:: Data provided ::
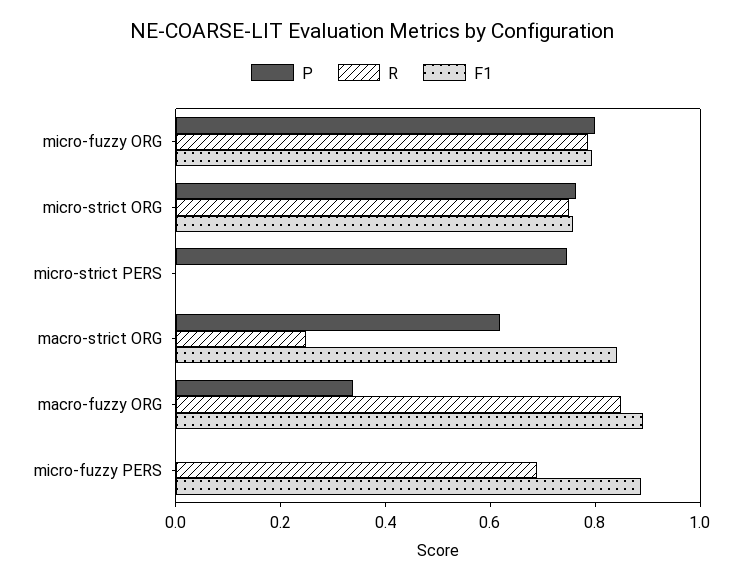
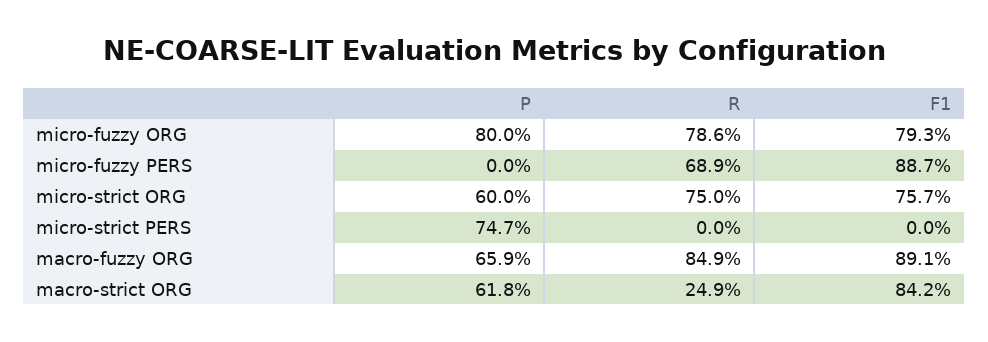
  {
    "P": {
      "micro-fuzzy ORG": 0.8,
-     "micro-strict ORG": 0.75,
+     "micro-strict ORG": 0.6,
      "micro-strict PERS": 0.747,
      "macro-strict ORG": 0.618,
-     "macro-fuzzy ORG": 0.35,
+     "macro-fuzzy ORG": 0.659,
      "micro-fuzzy PERS": 0
    },
    "R": {
      "micro-fuzzy ORG": 0.786,
      "micro-strict ORG": 0.75,
      "micro-strict PERS": 0,
      "macro-strict ORG": 0.249,
      "macro-fuzzy ORG": 0.849,
      "micro-fuzzy PERS": 0.689
    },
    "F1": {
      "micro-fuzzy ORG": 0.793,
      "micro-strict ORG": 0.757,
      "micro-strict PERS": 0,
      "macro-strict ORG": 0.842,
      "macro-fuzzy ORG": 0.891,
      "micro-fuzzy PERS": 0.887
    }
  }

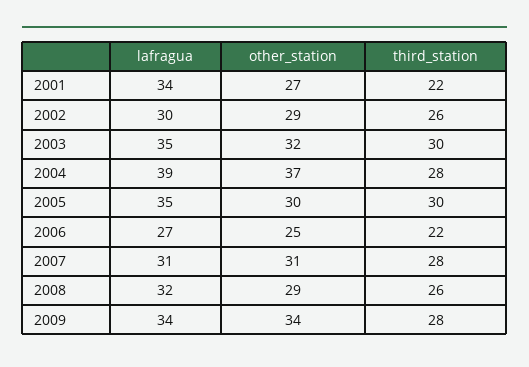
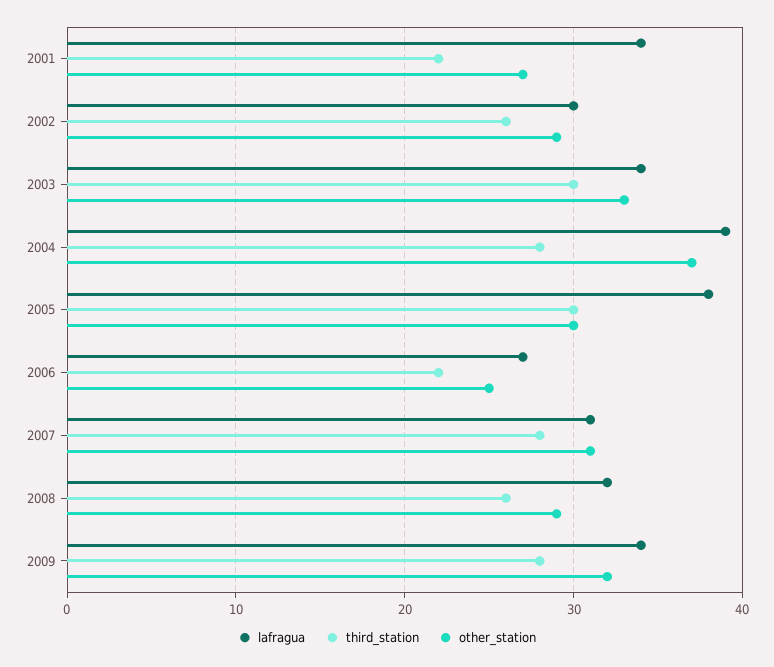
  {
    "lafragua": {
      "2001": 34,
      "2002": 30,
-     "2003": 35,
+     "2003": 34,
      "2004": 39,
-     "2005": 35,
+     "2005": 38,
      "2006": 27,
      "2007": 31,
      "2008": 32,
      "2009": 34
    },
    "other_station": {
      "2001": 27,
      "2002": 29,
-     "2003": 32,
+     "2003": 33,
      "2004": 37,
      "2005": 30,
      "2006": 25,
      "2007": 31,
      "2008": 29,
-     "2009": 34
+     "2009": 32
    },
    "third_station": {
      "2001": 22,
      "2002": 26,
      "2003": 30,
      "2004": 28,
      "2005": 30,
      "2006": 22,
      "2007": 28,
      "2008": 26,
      "2009": 28
    }
  }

:: Your objective ::
Look through the entries above, and wherever a line holds the string "macro", copy it.

:: Result of this exercise ::
      "macro-strict ORG": 0.618,
-     "macro-fuzzy ORG": 0.35,
+     "macro-fuzzy ORG": 0.659,
      "macro-strict ORG": 0.249,
      "macro-fuzzy ORG": 0.849,
      "macro-strict ORG": 0.842,
      "macro-fuzzy ORG": 0.891,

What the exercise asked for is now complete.